Through family and friends, he managed to smuggle out, bit by bit, a manifesto called Milestones (Ma’alim fi al-Tariq). It circulated underground for years in the form of lengthy letters to his brother and sisters, who were also Islamic activists. The voice of the letters was urgent, passionate, intimate, and despairing. When finally published in 1964, the book was quickly banned, but not before five printings had been run off. Anyone caught with a copy could be charged with sedition. Its ringing apocalyptic tone may be compared with Rousseau’s Social Contract and Lenin’s What Is to Be Done?—with similar bloody consequences.

“Mankind today is on the brink of a precipice,” Qutb posits at the beginning. Humanity is threatened not only by nuclear annihilation but also by the absence of values. The West has lost its vitality, and Marxism has failed. “At this crucial and bewildering juncture, the turn of Islam and the Muslim community has arrived.” But before Islam can lead, it must regenerate itself.

Qutb divides the world into two camps, Islam and jahiliyya, the period of ignorance and barbarity that existed before the divine message of the Prophet Mohammed. Qutb uses the term to encompass all of modern life: manners, morals, art, literature, law, even much of what passed as Islamic culture. He was opposed not to modern technology but to the worship of science, which he believed had alienated humanity from natural harmony with creation. Only a complete rejection of rationalism and Western values offered the slim hope of the redemption of Islam. This was the choice: pure, primitive Islam or the doom of mankind.

His revolutionary argument placed nominally Islamic governments in the crosshairs of jihad. “The Muslim community has long ago vanished from existence,” Qutb contends. It was “crushed under the weight of those false laws and teachings which are not even remotely related to the Islamic teachings.” Humanity cannot be saved unless Muslims recapture the glory of their earliest and purest expression. “We need to initiate the movement of Islamic revival in some Muslim country,” he writes, in order to fashion an example that will eventually lead Islam to its destiny of world dominion. “There should be a vanguard which sets out with this determination and then keeps walking the path,” Qutb declared. “I have written Milestones for this vanguard, which I consider to be a waiting reality about to be materialized.” Those words would echo in the ears of generations of young Muslims who were looking for a role to play in history.

In 1964 President Abdul Salam Aref of Iraq personally prevailed on Nasser to grant Qutb a parole, and invited him to Iraq, promising an important government post. Qutb declined, saying that Egypt still needed him. He immediately returned to his villa in Helwan and began conspiring against the revolutionary government.

From prison, Qutb had been able to regenerate the secret apparatus. The government of Saudi Arabia, fearing the influence of Nasser’s revolution, covertly supplied Qutb’s group with money and arms, but the movement was riddled with informers. Two men confessed and named Qutb in a plot to overthrow the government and assassinate public figures. Only six months after Qutb left prison, the security police arrested him again at a beach resort east of Alexandria.

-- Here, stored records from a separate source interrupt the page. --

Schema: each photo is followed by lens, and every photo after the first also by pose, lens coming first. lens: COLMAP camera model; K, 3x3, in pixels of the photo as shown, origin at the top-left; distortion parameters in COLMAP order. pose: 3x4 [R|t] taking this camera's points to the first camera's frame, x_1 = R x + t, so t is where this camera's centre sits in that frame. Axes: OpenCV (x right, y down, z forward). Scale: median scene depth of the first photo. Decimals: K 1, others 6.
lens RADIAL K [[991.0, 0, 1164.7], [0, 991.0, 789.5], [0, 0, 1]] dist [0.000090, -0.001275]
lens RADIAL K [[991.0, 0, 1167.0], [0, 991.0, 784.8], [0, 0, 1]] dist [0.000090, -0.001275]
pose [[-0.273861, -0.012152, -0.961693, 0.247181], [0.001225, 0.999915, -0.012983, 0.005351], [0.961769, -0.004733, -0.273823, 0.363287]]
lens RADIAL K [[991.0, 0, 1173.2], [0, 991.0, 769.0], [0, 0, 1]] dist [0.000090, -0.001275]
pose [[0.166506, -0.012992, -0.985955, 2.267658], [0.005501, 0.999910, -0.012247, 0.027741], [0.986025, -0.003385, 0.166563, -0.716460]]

The trial of Sayyid Qutb and forty-two of his followers opened on April 19, 1966, and lasted nearly three months. “The time has come for a Muslim to give his head in order to proclaim the birth of the Islamic movement,” Qutb defiantly declared when the trial began. He bitterly acknowledged that the anticolonialist new Egypt was more oppressive than the regime it had replaced. There was little effort on the part of the judges to appear impartial; indeed, the chief judge often took on the role of the prosecutor, and hooting spectators cheered the grand charade.